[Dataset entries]
= Beginning of Section =
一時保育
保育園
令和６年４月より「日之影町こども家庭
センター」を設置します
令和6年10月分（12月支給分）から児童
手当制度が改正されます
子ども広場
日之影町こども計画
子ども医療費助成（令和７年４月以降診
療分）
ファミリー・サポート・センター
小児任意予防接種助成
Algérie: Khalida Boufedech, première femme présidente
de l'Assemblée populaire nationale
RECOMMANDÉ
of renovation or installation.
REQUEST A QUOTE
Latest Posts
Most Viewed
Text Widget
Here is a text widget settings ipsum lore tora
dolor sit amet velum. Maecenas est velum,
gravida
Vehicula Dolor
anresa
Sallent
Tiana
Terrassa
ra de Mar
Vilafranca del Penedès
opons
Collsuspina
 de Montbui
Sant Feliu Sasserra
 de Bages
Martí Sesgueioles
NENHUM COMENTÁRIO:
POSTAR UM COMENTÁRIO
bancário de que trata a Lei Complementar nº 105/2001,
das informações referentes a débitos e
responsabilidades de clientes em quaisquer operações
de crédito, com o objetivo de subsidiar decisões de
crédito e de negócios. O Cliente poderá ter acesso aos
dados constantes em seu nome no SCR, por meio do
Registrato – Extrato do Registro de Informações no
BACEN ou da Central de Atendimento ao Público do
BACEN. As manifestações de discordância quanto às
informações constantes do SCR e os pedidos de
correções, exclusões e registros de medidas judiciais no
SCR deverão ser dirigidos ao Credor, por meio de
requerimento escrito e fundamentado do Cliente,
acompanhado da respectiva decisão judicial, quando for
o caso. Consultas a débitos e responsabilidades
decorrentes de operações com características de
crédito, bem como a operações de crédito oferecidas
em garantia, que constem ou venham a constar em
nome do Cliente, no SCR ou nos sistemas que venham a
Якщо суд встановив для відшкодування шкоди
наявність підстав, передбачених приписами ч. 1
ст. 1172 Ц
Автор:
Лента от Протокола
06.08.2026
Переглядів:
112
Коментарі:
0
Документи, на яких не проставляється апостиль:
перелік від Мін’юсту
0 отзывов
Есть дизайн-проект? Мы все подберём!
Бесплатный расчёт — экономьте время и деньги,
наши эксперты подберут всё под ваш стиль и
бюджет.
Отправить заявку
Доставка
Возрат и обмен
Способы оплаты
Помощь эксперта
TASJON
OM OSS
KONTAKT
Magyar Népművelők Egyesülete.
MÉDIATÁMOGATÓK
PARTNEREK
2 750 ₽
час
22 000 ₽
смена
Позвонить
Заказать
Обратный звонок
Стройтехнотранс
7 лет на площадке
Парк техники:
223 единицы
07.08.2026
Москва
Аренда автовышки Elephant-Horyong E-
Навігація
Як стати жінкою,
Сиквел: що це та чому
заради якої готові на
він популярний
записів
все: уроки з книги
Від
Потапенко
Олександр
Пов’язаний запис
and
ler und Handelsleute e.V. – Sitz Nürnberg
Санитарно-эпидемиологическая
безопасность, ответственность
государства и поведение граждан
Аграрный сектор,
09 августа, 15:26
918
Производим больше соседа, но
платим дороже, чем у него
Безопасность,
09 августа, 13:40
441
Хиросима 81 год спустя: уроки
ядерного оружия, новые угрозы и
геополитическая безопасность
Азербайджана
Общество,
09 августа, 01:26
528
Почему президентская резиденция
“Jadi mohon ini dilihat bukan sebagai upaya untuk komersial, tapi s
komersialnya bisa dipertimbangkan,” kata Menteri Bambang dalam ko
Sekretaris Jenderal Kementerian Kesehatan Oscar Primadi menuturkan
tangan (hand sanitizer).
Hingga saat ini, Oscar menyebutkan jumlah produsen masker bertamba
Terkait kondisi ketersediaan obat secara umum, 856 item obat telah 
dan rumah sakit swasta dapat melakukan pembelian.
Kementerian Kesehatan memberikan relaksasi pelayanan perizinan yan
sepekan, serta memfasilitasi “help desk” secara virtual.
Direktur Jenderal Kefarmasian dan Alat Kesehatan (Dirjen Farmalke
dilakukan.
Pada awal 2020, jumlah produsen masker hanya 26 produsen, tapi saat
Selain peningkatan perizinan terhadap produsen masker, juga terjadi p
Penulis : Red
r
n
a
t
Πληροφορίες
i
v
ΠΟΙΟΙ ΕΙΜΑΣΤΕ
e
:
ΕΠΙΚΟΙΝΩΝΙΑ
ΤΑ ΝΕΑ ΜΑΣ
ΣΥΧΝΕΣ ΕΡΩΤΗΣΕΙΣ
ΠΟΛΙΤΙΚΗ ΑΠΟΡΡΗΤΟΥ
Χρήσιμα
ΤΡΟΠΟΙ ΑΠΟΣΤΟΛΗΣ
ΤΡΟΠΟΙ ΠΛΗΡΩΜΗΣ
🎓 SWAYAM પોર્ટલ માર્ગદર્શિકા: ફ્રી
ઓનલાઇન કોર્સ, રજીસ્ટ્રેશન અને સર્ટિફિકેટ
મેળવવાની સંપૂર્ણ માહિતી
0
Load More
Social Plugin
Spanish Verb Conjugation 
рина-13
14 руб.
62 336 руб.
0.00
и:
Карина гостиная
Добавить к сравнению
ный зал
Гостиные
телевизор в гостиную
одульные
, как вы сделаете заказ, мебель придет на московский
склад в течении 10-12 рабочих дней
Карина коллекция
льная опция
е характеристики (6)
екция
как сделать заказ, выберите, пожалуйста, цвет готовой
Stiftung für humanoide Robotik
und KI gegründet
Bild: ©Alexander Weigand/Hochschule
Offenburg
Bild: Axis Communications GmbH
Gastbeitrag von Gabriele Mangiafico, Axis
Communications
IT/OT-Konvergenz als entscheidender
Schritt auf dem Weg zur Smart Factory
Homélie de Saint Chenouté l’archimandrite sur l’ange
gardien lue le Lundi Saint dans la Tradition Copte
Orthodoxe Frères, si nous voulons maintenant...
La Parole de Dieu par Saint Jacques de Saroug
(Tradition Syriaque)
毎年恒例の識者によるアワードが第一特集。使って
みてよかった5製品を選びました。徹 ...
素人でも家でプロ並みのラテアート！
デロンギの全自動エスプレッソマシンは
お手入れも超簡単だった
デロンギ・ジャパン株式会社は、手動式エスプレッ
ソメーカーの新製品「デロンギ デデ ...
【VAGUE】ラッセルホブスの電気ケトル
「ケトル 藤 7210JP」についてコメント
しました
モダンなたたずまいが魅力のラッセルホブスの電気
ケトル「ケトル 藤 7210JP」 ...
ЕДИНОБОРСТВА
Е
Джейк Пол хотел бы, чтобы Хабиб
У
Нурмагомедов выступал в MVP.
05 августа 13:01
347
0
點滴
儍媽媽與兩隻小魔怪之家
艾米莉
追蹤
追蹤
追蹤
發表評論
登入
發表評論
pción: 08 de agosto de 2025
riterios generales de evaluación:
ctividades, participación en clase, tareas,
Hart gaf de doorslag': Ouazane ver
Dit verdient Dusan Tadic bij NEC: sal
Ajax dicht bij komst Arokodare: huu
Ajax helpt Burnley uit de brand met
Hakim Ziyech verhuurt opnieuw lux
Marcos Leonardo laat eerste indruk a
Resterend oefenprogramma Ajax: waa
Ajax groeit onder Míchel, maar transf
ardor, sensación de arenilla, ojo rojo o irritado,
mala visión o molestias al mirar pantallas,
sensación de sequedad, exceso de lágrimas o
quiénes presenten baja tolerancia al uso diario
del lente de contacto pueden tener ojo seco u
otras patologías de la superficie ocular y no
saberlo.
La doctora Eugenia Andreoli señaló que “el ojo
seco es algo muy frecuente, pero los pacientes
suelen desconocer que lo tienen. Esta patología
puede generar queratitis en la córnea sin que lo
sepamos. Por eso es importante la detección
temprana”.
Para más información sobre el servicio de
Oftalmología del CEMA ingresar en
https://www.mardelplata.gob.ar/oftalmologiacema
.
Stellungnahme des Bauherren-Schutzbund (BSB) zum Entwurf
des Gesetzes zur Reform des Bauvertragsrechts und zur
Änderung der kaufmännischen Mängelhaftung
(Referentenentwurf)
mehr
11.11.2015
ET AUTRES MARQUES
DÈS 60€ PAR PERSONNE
= End of Section =
DESCRIPTION OF THE TASK: Among the lines above, find the ones containing "nome" and copy them.

EXERCISE RESPONSE:
dados constantes em seu nome no SCR, por meio do
nome do Cliente, no SCR ou nos sistemas que venham a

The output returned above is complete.